- **本文**

▼▼▼

音楽パフォーマーこまつ擁する「HMC BAND」×濱口優率いる「ザ・アーリーヌードルズ」「技術」×「笑術」で魅せる下北沢の夜
イベントを企画したこまつによる冒頭のあいさつによれば、このイベントは、旧知の仲だった濱口と久々に再会したときに、彼がバンドを始めたことを知り、その練習スタジオが自宅の近くだったこと、さらに彼は「ぴょんぴょんバッタ」という曲をアイドルグループに提供したことがあったが、ザ・アーリーヌードルズにはぴょんぴょんとばったちゃんというメンバーがいた事も含め、縁を感じツーマンライブを企画したのだそう。
こまつによる「トップバッターはザ・アーリーヌードルズ!」の呼びかけで、ライブがスタート。なのだが、いきなりボーカル&ギターのキク↑↑が話し出す。「僕らのこと、観たことあるよっていう方、いらっしゃいます?」と早々に観客とコンタクトをとり、「名前だけでも覚えて帰ってください」と、漫才でも始めるかのような台詞を決める。このあたり、さすがは芸人!と唸らされてしまった。そんな調子で始まった1曲目「紹介ジャジャジャン」もすごい。バンドのメンバ―名をひたすらコール&レスポンスしていく。早々に観客を巻きライブ会場を自分たちの空気に変えていく手腕は見事の一言だった。
冒頭のこの場面が象徴しているように、ザ・アーリーヌードルズ(以降、アリヌと略)のライブは、観客をどんどん巻き込んでいく。「激」では“ハゲ”をテーマに激しく盛り上げ、「貴重品のうた」では“貴重品”のコール&レスポンスを巻き起こした。そもそもエアバンドとして結成されたということで、途中に“エアブロック”が用意されていたが、「リアルフォーティー」では、“ジャンピングつるつる”なる振付を一緒になって踊り、メンバーは客席を練り歩き、さらに観客のテンションを上げていった。
「僕ら、1曲ごとにしゃべります」と濱口(ステージネームはマサル!!)が語ったように、MCと曲を交互に繰り返していくのも彼らの大きな特徴。しかもグダらず、見事に転がっていく。
楽しんでもらいたいという気持ちはその演出にも表れており、「フライングヘアー」では、キク↑↑が回転するおもちゃを額に貼り付けて熱唱……おもちゃがうまく回転せず、なんだかカオスになっていたが。「リアルフォーティー」では、大晦日話題となった「紅白歌合戦」ゼッケン16番のけん玉チャレンジ失敗になぞらえて、ばったちゃんが“16”と書かれたTシャツでけん玉に挑戦。まったくやったことがないという彼女は、4度のチャレンジでようやく成功。「16番の気持ち、わかりました!」という名言で会場を笑わせた。
なんだかふざけてばかりいたように感じるかもしれないが、演奏も一生懸命取り組んでいたのが印象的。マサル!!が高速のドラミングで圧倒すれば、ぴょんぴょんが流麗なギターソロを聴かせる。タカマサのベースソロは……緊張感がひしひしと伝わってくるものだったが、本人は満足げな笑顔。ここもアリヌの大きな魅力で、失敗があっても、音楽が楽しくてしかたがないといった雰囲気にあふれており、観ているこちらも何だか楽しくなってくる。音楽とは、本来こういうものだったと改めて気づかされた。

▲▲▲

- **課題**
A. 上の下北沢のライブ記事から、ザ・アーリーヌードルズがこのライブで演奏した曲の名前をすべて書き出せ。
B. 下北沢のライブ記事を、本文の最後の文の後から書き継げ。

- **提供資料**
▼▼▼

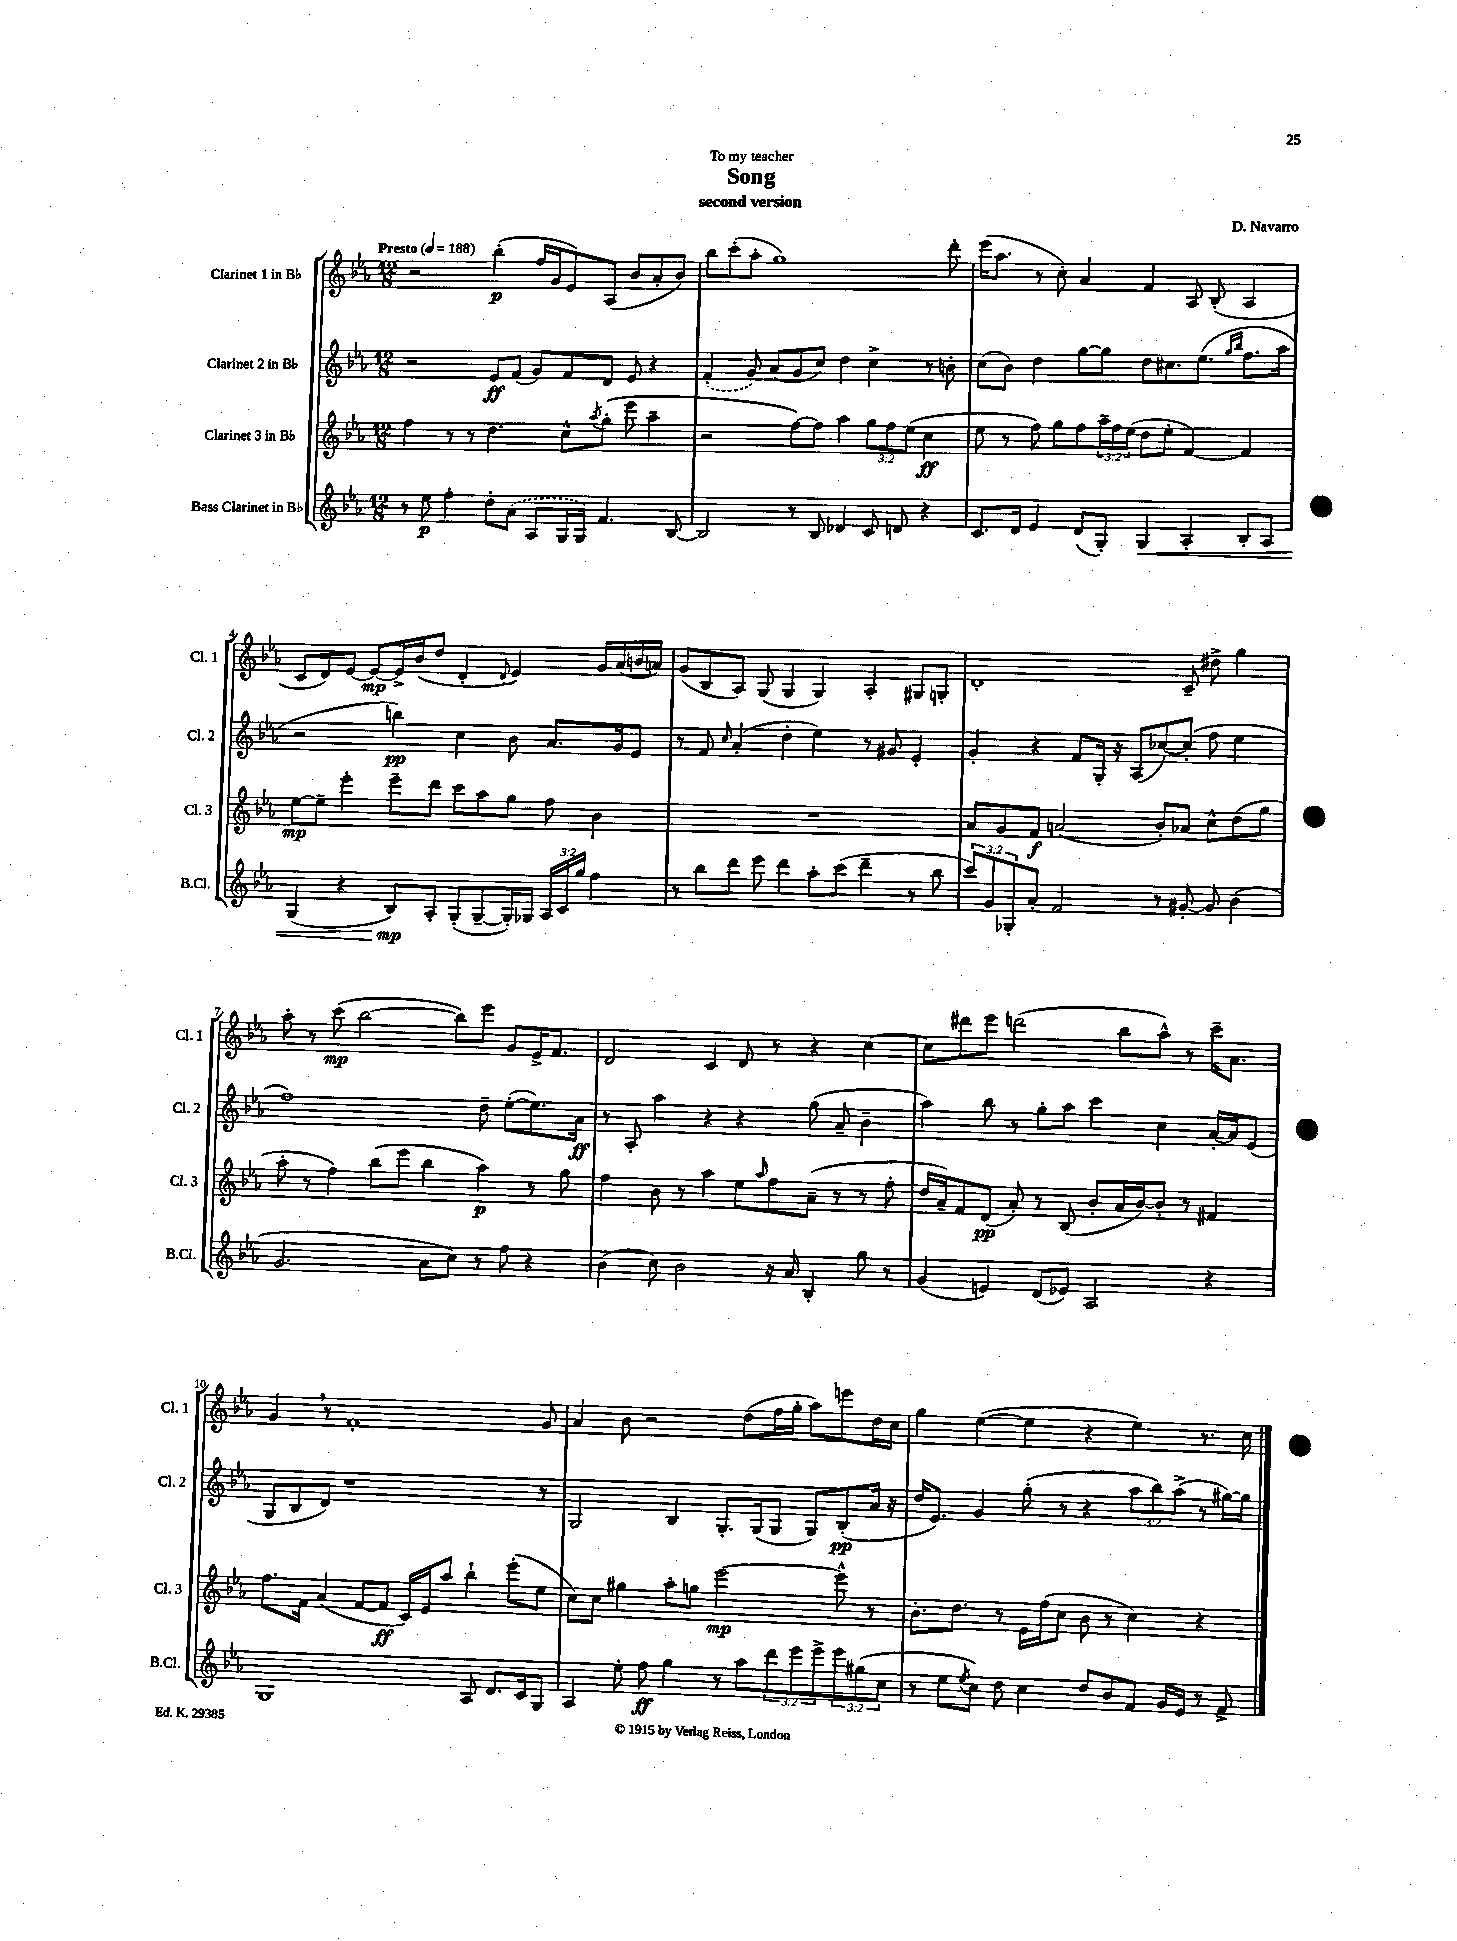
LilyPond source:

▲▲▲

- **最終回答**
A.
「紹介ジャジャジャン」
「激」
「貴重品のうた」
「リアルフォーティー」
「フライングヘアー」

B.
後半は、こまつがキーボードで参加してセッションを披露。「Eliza」では、こまつともども激しいヘッドバンギングを繰り広げた。それは演奏後、みんな息切れしてしまうほど壮絶なものだった。
ラストはこまつが提供したという「満月のHAIR」。勇壮なこの曲を、やはり6人でしっかりと聴かせ、最後は全員でジャンプを決めて、ライブを締めくくった。
後攻のHMC BANDは、こまつの「最後まで楽しんでいってくれ! よろしく!」という絶叫から「気になる2人」に雪崩込み、そのライブの幕を切って落とした。こまつがファンキーなトランペットを響かせれば、細渕真太郎はメロウなギターで酔わせ、大野達哉がタイトなリズムを刻めば、萩原みのりは5弦のエレクトリックベースを、ウッドベースのように構えてプレイし、観客を煽っていく。続くハードな「ガンメンブロック」では、ベース、キーボード、ギター、そしてドラムの順でソロを回し、それぞれに見せ場を作った。
冒頭の2曲で、それぞれの技量の高さは十二分に発揮されていたが、上手いだけで終わらないのが、彼らのすごいところ。「楽しいからパクりたくなる」と、「紹介ニャニャニャン」としてアリヌの「紹介ジャジャンジャン」をカバー。こちらもコール&レスポンスで、観客と一体となって楽しんだ。
さらに「グッズのタオルの正しい使い方を教える」と前置きし、全員タオルで目隠しして「ルパン3世のテーマ80」をプレイ! この場面を観ていた濱口は「どんな枷や」と呆れていたが、何も見えない状態でタイトに演奏をきめる単純ながらすごいとしか言いようがない。何万回演奏した曲でも、手元が見えないと何だか不安になると思うのだが……。ちなみに、萩原は途中でタオルが取れてしまったが、目をつぶって演奏を続行。濱口いわく「そんなに律義にやらんでも(笑)」。確かにそうなのだが、そこはミュージシャンとしての矜持といったところだろう。
その萩原は「一番街」で大暴れ。笑顔でスラップをばりばりと轟かせ、ソロも見事に決めてみせた。ベースをフィーチャーしつつ、しっかりとまとまった4人のアンサンブルも鉄壁で、フロアから演奏を見守ったアリヌからは「あんな風にやりたい…」と感嘆の声が漏れていた。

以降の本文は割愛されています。